-- Your assignment --
Reproduce the entire listing exactly as written, apart from its pictures.

(Supplied material Opens)

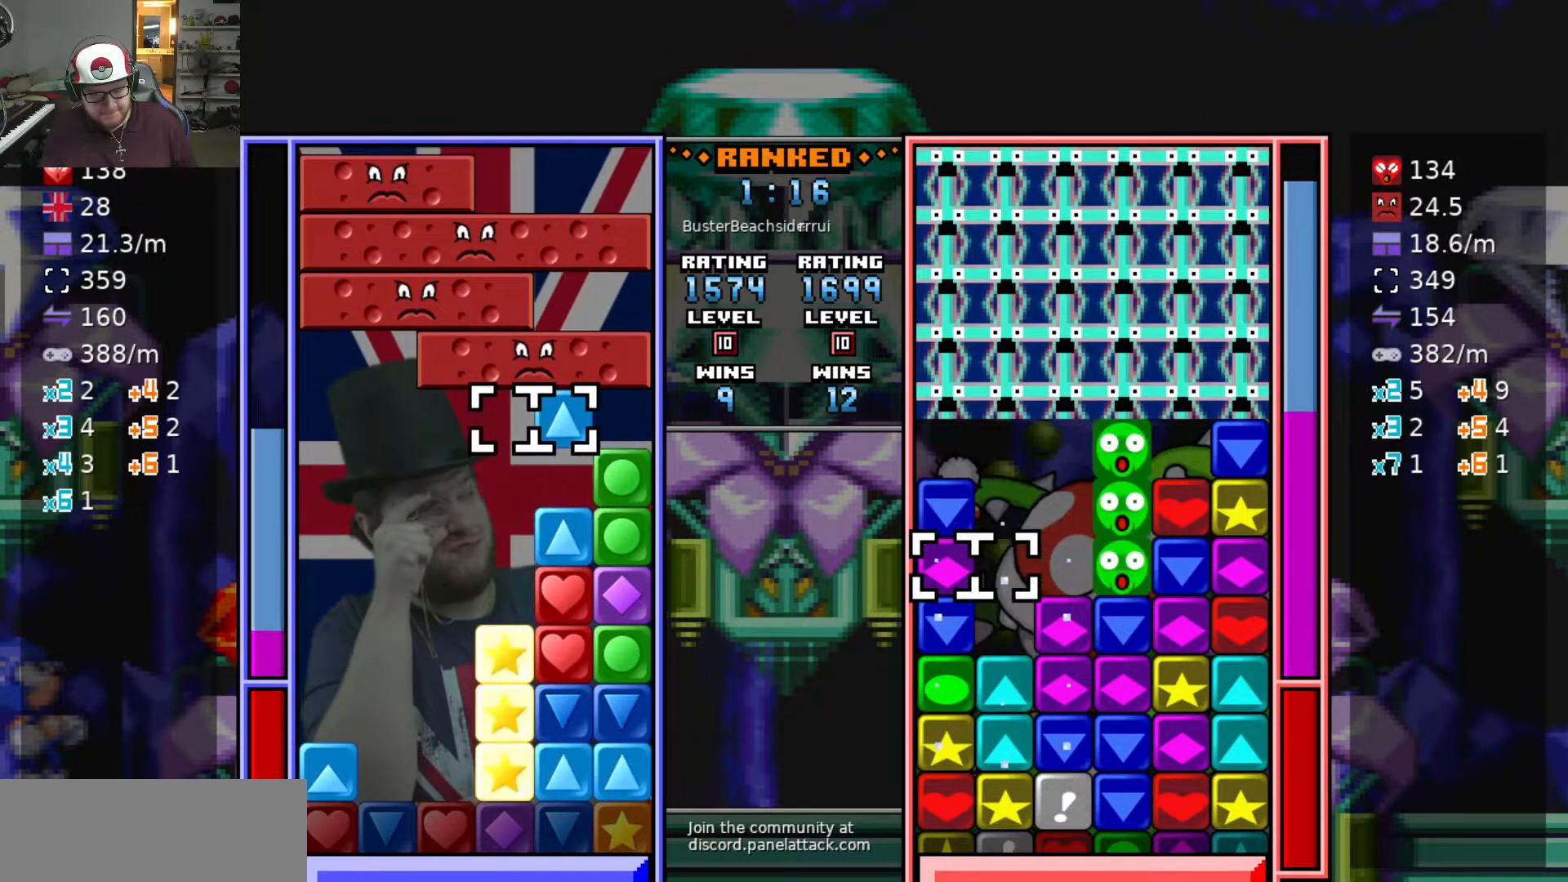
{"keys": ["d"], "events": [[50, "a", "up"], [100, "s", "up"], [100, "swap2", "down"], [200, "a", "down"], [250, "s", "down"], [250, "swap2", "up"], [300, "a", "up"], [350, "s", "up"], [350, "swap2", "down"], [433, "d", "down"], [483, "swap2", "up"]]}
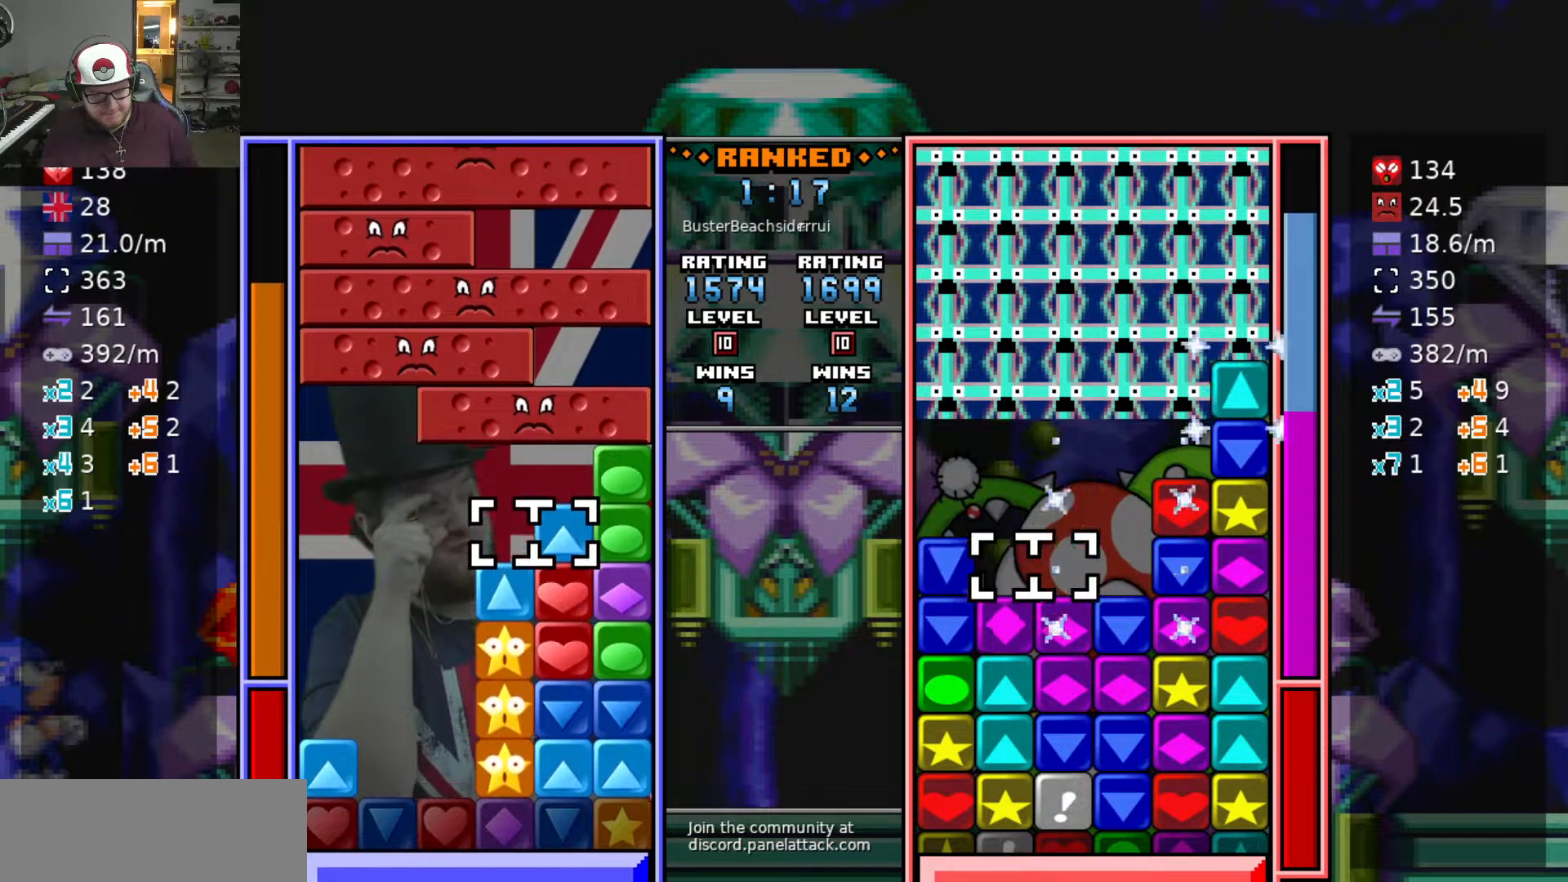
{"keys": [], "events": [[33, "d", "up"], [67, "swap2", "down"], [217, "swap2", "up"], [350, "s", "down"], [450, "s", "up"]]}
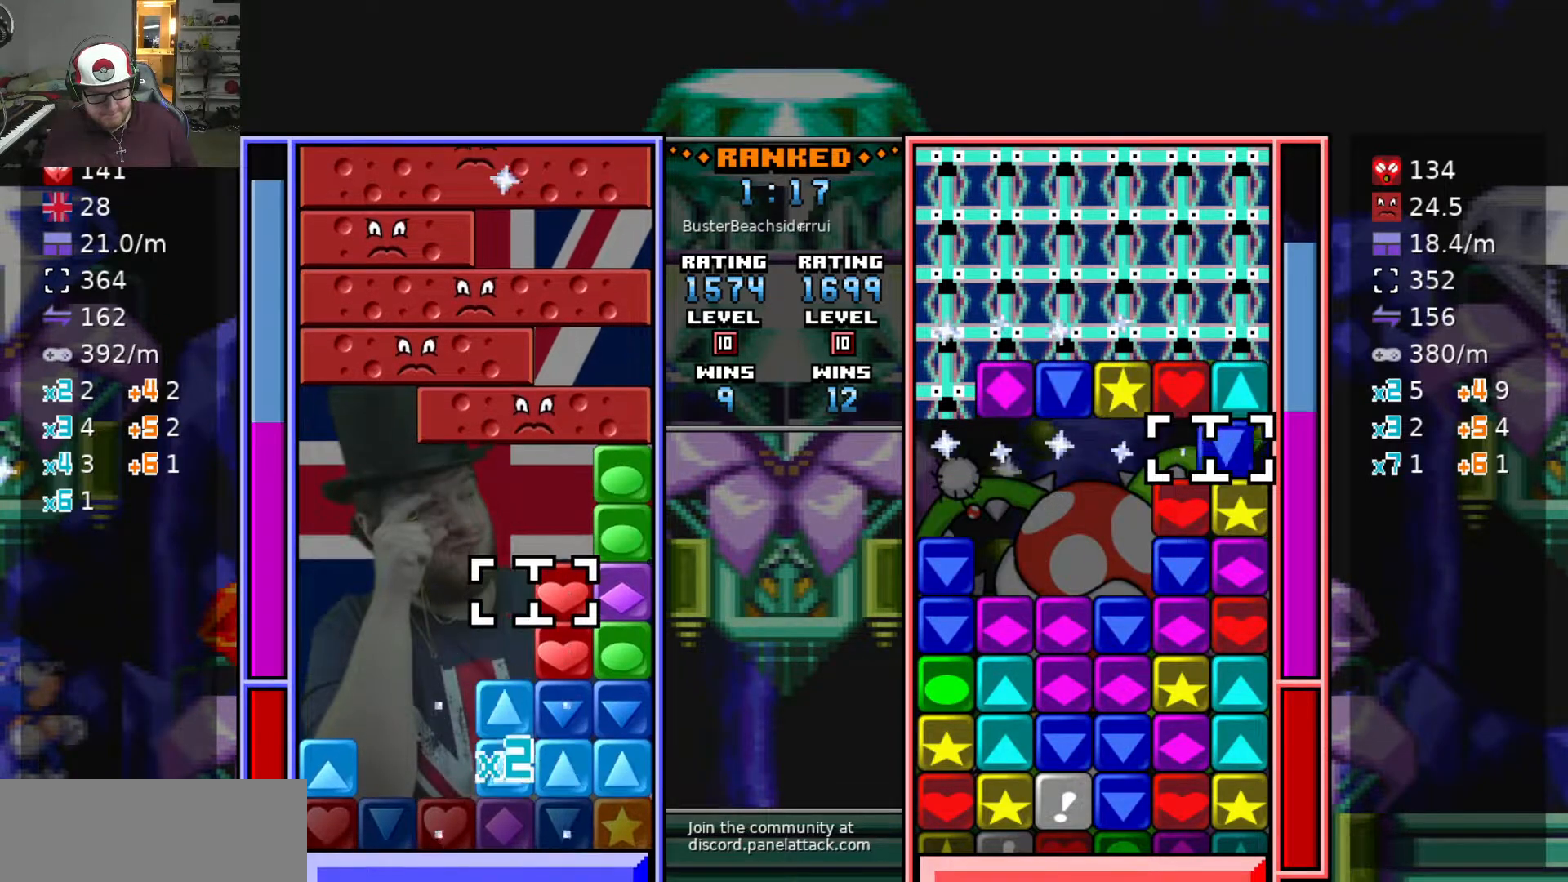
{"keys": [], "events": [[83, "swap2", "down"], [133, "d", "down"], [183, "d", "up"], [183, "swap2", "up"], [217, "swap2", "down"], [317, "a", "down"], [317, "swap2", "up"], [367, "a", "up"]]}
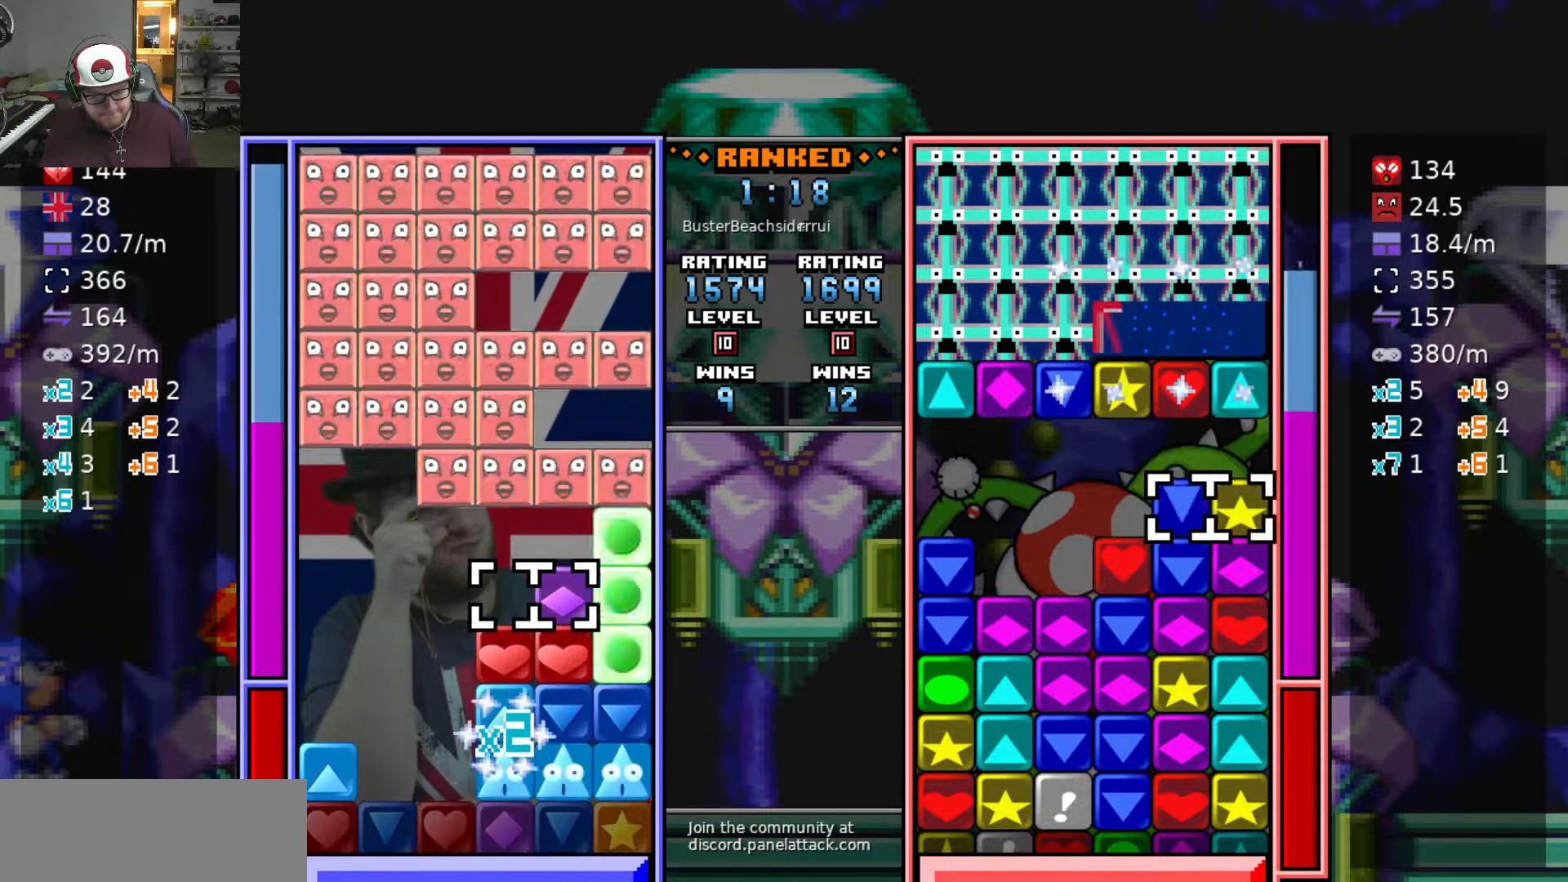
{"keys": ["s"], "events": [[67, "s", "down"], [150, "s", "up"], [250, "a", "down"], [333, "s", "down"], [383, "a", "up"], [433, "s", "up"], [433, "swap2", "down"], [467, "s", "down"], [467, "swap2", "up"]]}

(Supplied material Closes)

-- Response for this exercise --
{"keys": ["d"], "events": [[50, "a", "up"], [100, "s", "up"], [100, "swap2", "down"], [200, "a", "down"], [250, "s", "down"], [250, "swap2", "up"], [300, "a", "up"], [350, "s", "up"], [350, "swap2", "down"], [433, "d", "down"], [483, "swap2", "up"]]}
{"keys": [], "events": [[33, "d", "up"], [67, "swap2", "down"], [217, "swap2", "up"], [350, "s", "down"], [450, "s", "up"]]}
{"keys": [], "events": [[83, "swap2", "down"], [133, "d", "down"], [183, "d", "up"], [183, "swap2", "up"], [217, "swap2", "down"], [317, "a", "down"], [317, "swap2", "up"], [367, "a", "up"]]}
{"keys": ["s"], "events": [[67, "s", "down"], [150, "s", "up"], [250, "a", "down"], [333, "s", "down"], [383, "a", "up"], [433, "s", "up"], [433, "swap2", "down"], [467, "s", "down"], [467, "swap2", "up"]]}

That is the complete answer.